2-Mahkemece, bozma ilamına uyularak yapılan yargılama neticesinde yazılı gerekçelerle davanın kabulüne karar verilmiştir. Ancak mahkemece alınan bilirkişi raporunun 6. ve devamı sayfalarında açıklandığı üzere davacı şirketin 2002 yılından 2005 yılına kadar incelenen Ticaret Sicil kayıtlarına göre hemen hemen her genel kurulunda ortaklık yapısının değiştiği, önceki yıl ortaklıktan ayrılan ortağın bir sonraki yıl tekrar ortaklığa girdiği, yine aynı yıllar itibariyle yönetim kurulu üyelerinin de sürekli değiştiği, davalı …’ın süreç içinde yönetim kurulu üyeliği, şirket ve şube müdürlüğü, davalı …’nin müdürlük ve murakıplık görevlerinde yer aldığı, davalı …’ün 11.05.2004 tarihli olağanüstü genel kurul tutanaklarında ilk defa ortak olarak görüldüğü, yönetici ya da temsilcilik sıfatı görülmediği, Ticaret Sicil Gazetesi’nin 06.04.2004 tarihli nüshasında ilan edilen davacı şirket yönetim kurulunun … (Başkan), …, …’tan oluştuğu ve 30.03.2004 tarihinde toplanarak 2004/3 nolu karar ile şirket ortağı … ile şirket ortağı …’ın şirkete müdür olarak atanmalarına, şirkete müdür olarak atanan … ile …’ın şirket unvanı altında birlikte atacakları müştereken imzalar ile şirketi her hususta temsil ve ilzam etmelerine karar verildiği, 11.05.2004 tarihli olağanüstü genel kurulda tespit edilen yeni ortak ve paylara göre …’ın ortaklıktan çıktığı ve …’ün ortaklığa girdiği, ancak … ve …’ın temsil görevlerine devam ettiği, 27.08.2004 tarihinde … nolu karar ile bu kez … ve …’in Şirketin … Serbest Bölge Şubesi’ne 3 yıl süre ile müdür olarak atandıkları ve müştereken atacakları imzaları ile serbest bölge şubesini her hususta temsil ve ilzama yetkili kılındıkları, 12.11.2004 tarihli kararla da gerek 30.03.2004 tarihli kararla verilen genel olarak şirket müdürlüğü, 27.08.2004 tarihli kararla verilen Serbest Bölge Şubesi müdürlüğü görevlerinden alındıkları, ancak hemen akabinde 02.12.2004 tarihinde tescil edilen 29.11.2004 tarihli olağan genel kurul toplantısında 1 yıllığına yönetim kurulu başkanlığına …’ın seçildiği bildirilmiştir.

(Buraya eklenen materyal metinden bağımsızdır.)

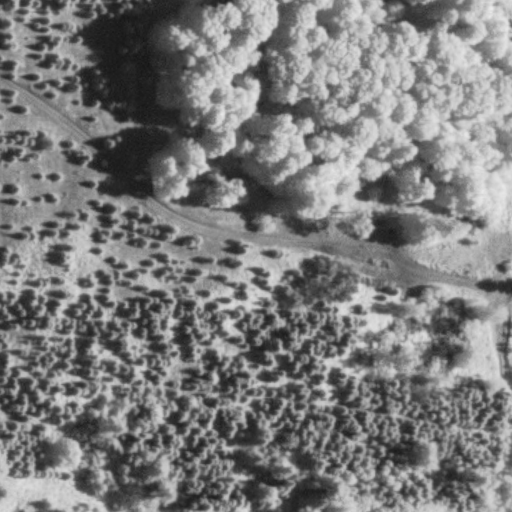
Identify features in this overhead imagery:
road: (233, 232)
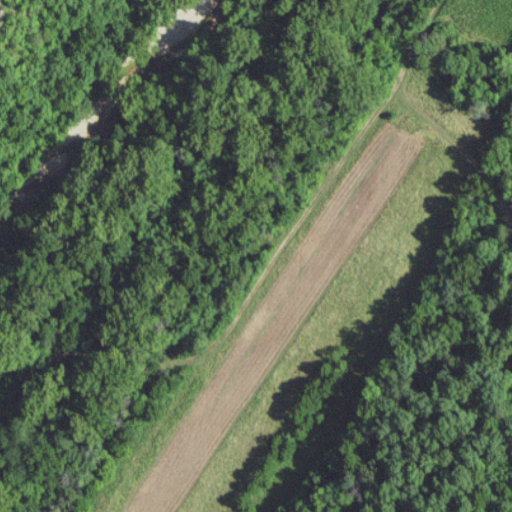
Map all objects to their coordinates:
road: (429, 123)
road: (240, 314)
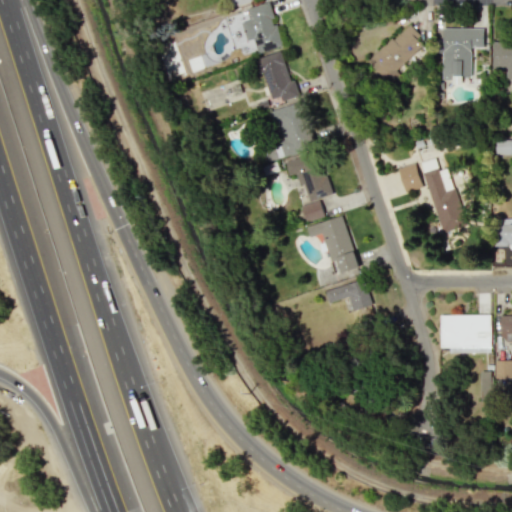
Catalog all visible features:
building: (238, 2)
building: (261, 27)
building: (458, 51)
building: (395, 53)
building: (276, 75)
road: (71, 113)
building: (292, 126)
building: (158, 127)
building: (308, 174)
building: (409, 176)
building: (443, 198)
building: (312, 210)
road: (384, 214)
building: (335, 242)
road: (90, 257)
road: (468, 272)
road: (459, 278)
building: (350, 294)
building: (465, 332)
road: (54, 343)
building: (502, 368)
road: (140, 374)
building: (485, 385)
road: (211, 388)
road: (56, 435)
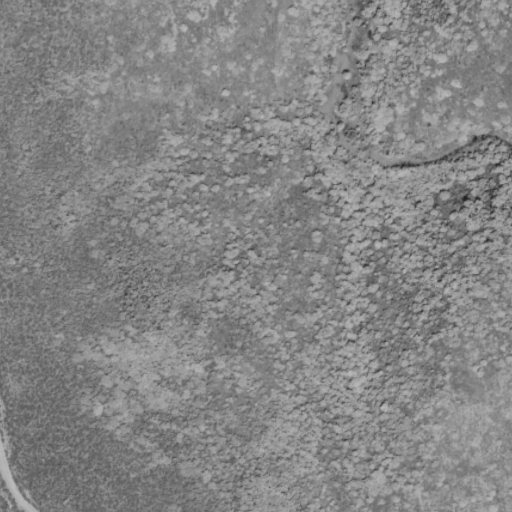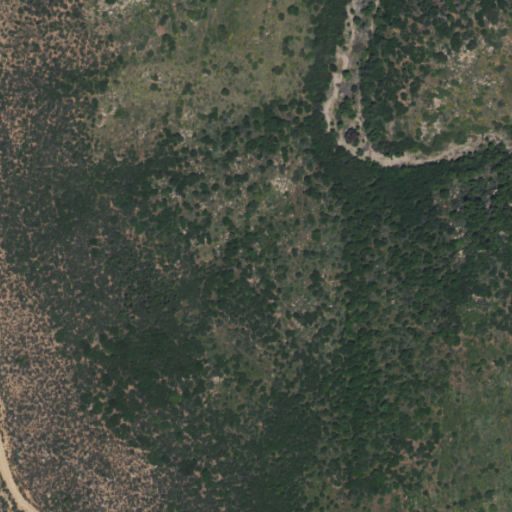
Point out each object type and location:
road: (9, 490)
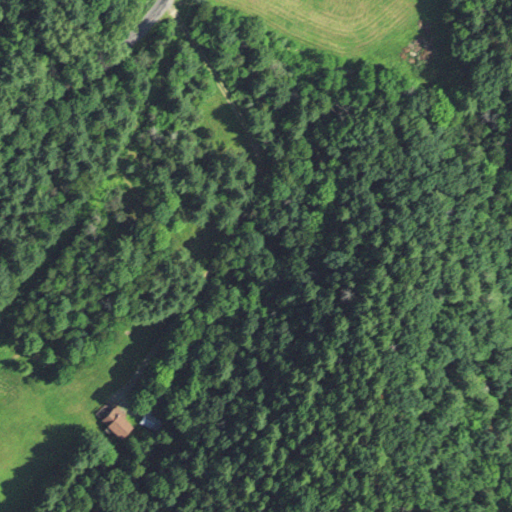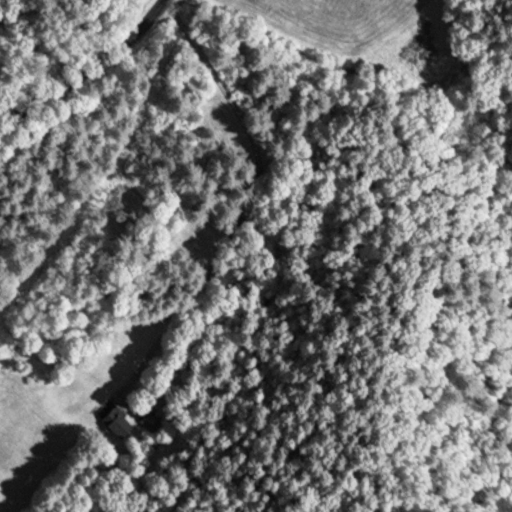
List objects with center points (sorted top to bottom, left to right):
road: (81, 65)
road: (242, 201)
building: (146, 418)
building: (115, 422)
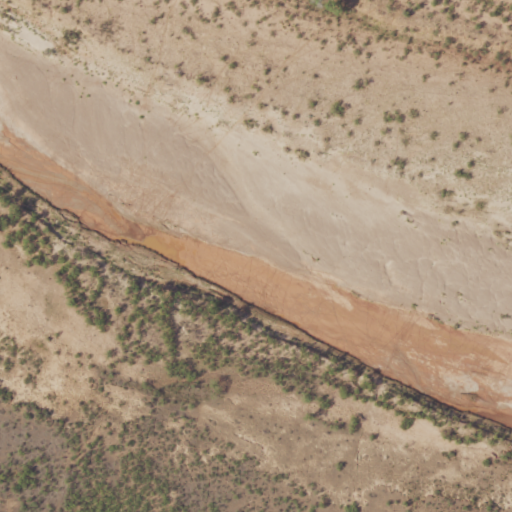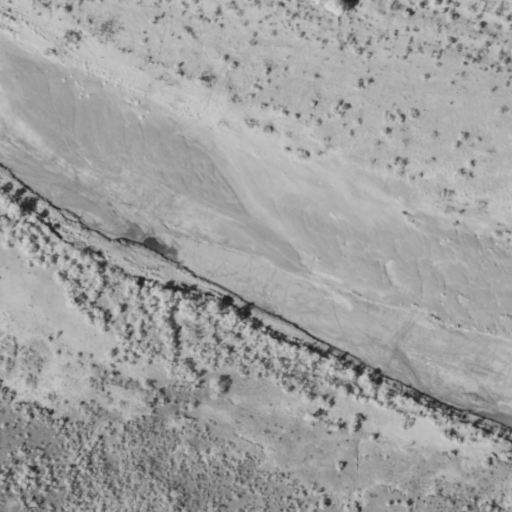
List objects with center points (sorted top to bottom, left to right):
river: (246, 283)
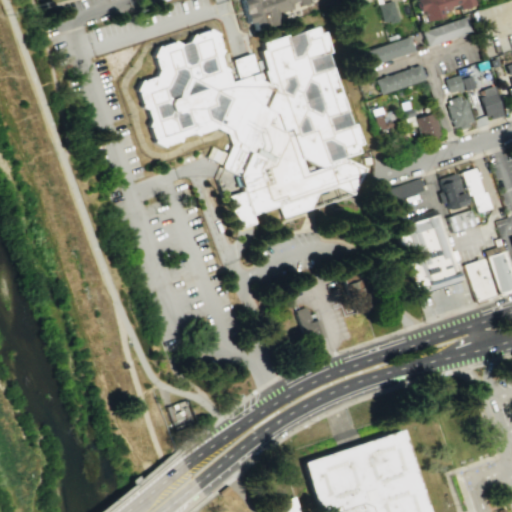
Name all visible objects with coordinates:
road: (51, 4)
building: (351, 4)
building: (436, 6)
building: (264, 11)
building: (386, 11)
building: (270, 13)
road: (501, 23)
road: (153, 25)
road: (237, 27)
road: (232, 28)
parking lot: (495, 28)
building: (444, 31)
road: (446, 49)
building: (388, 50)
building: (508, 67)
road: (93, 77)
building: (398, 78)
road: (431, 79)
building: (450, 83)
building: (465, 83)
road: (54, 85)
building: (509, 91)
building: (487, 101)
building: (455, 111)
building: (258, 117)
building: (259, 120)
building: (381, 122)
building: (424, 126)
road: (465, 132)
road: (446, 152)
building: (214, 156)
road: (445, 165)
road: (501, 168)
road: (428, 179)
building: (471, 189)
road: (422, 203)
road: (491, 206)
road: (209, 207)
building: (458, 219)
building: (457, 220)
road: (442, 222)
parking lot: (505, 237)
road: (186, 239)
road: (505, 240)
building: (418, 241)
building: (510, 241)
parking lot: (473, 242)
parking lot: (232, 244)
building: (510, 244)
building: (427, 254)
road: (95, 258)
building: (497, 271)
building: (498, 272)
road: (374, 274)
building: (475, 279)
building: (476, 280)
road: (463, 284)
building: (351, 290)
parking lot: (442, 299)
road: (450, 301)
park: (93, 322)
road: (322, 325)
building: (305, 326)
road: (479, 333)
road: (334, 353)
road: (337, 367)
road: (268, 377)
road: (154, 382)
road: (343, 387)
road: (164, 396)
road: (487, 397)
road: (348, 403)
road: (340, 420)
road: (504, 421)
river: (40, 436)
road: (499, 439)
road: (492, 449)
parking lot: (494, 450)
road: (471, 476)
building: (361, 477)
building: (362, 478)
road: (139, 482)
road: (449, 487)
road: (151, 488)
road: (232, 489)
park: (248, 490)
road: (178, 498)
flagpole: (446, 503)
road: (198, 505)
building: (285, 505)
road: (498, 505)
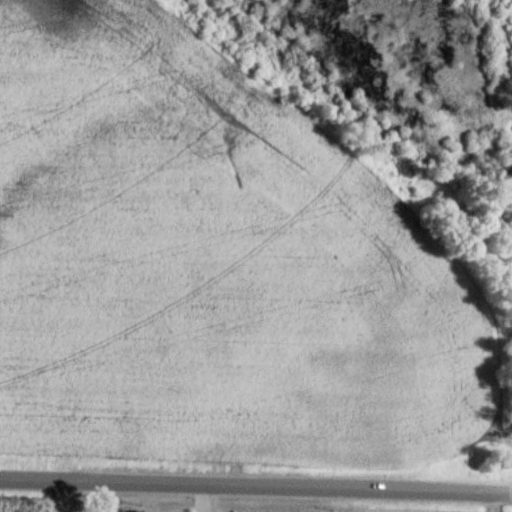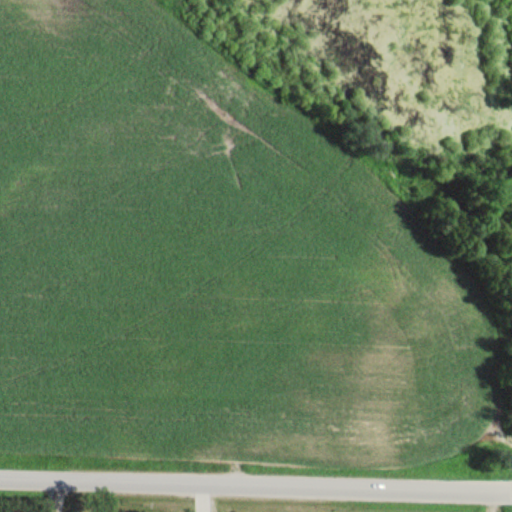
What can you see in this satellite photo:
road: (256, 480)
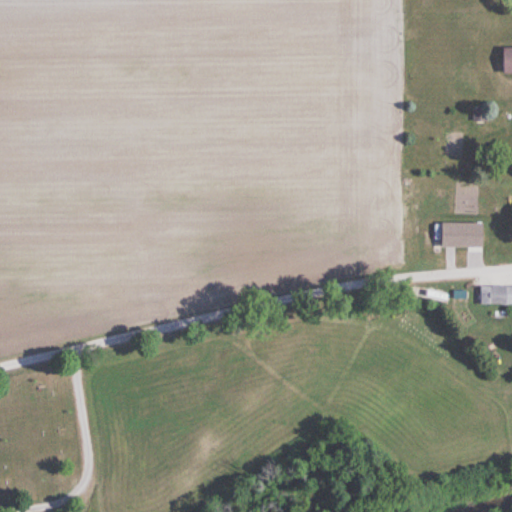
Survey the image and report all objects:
building: (505, 60)
building: (495, 295)
road: (288, 296)
park: (44, 428)
road: (29, 508)
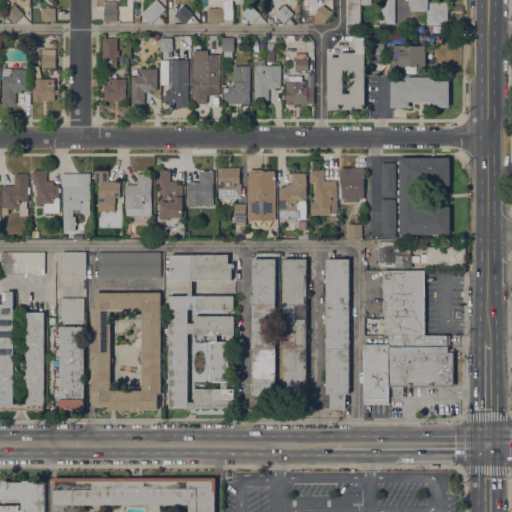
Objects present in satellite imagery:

Yine anılan bilirkişi raporunda dosyada mevcut olduğu bildirilen ve davacı şirketin kullandığı yazılım veritabanının Mikro Yazılım Hizmetleri Bilgisayar San.Tic. A.Ş tarafından incelenmesi sonucu dökümü verilen dava konusu 08.09.2004 ve 13.09.2004 tarihli 2 işlemin de dahil olduğu 13 adet işleme ait ekran görüntülerinin incelenmesinde bazı işlemlere ait kayıtların ticari defterlerde belge tarihlerinde kayıtlı gözükmesine rağmen bu kayıt işlemlerinin belge tarihlerinden 3-4 ay sonra geriye dönük işlem yapılmak suretiyle kaydedildiğinin bildirildiği, davalı …’ün ortağı olduğu dava dışı … Ltd. Şti. ile davacı şirket arasında 2002, 2003 ve 2004 yıllarına ait mali denetim ve tasdik sözleşmesi imzalandığı ancak yeminli mali müşavirlik tasdik raporu bulunmadığı, dava konusu 08.09.2004 ve 13.09.2004 tarihinde gerçekleştirilen tahsilatların karşılıklarının 159-Verilen Sipariş Avansları ana hesabının altında 159.12-satıcılara verilen avanslar tali hesabı olarak şirket defterlerine işli olduğu, şirketin banka hesabından paraların döviz olarak çekildiği, karşılığının şirketin kasa hesabına giriş yapılması gerekirken onun yerine 159.12-Satıcılara Verilen Avanslar hesabına giriş kaydının yapıldığı, davacı şirket tarafından düzenlenen … ve … tarafından imzalanan talimat yazılarında firmalarının … Bankası … Şubesi’ndeki hesaplarından 08.09.2004 tarihinde … adına 570.403 USD ödenmesinin istendiği ve banka tarafından düzenlenen 08.09.2004 tarihli tediye fişinden de işbu tutarın … imzasına döviz olarak ödendiği, şirketin muhasebe kayıtlarına 08.09.2004 tarih 1330 yevmiye numarası ile 570.403 USD karşılığı 703.107.103.852 TL olarak 159.12-Satıcılara verilen avanslar hesabı adı altında ana hesaba kaydedildiği, yine davacı şirket tarafından düzenlenen … ve … tarafından imzalanmış talimat yazılarında şirketin … Bankası … Şubesi’ndeki hesabından 13.09.2004 tarihinde … adına 600.000 USD ödenmesinin istendiği, bankaca düzenlenen 13.09.2004 tarihli tediye fişinden de işbu tutarın … imzasına döviz olarak ödendiği, şirketin muhasebe kayıtlarına 13.09.2004 tarih 1358 yevmiye numarası ile 600.000 USD karşılığı 744.064.556.339 TL olarak 159.12-Satıcılara verilen avanslar hesabı adı altında ana hesaba kaydedildiği bildirilmiştir.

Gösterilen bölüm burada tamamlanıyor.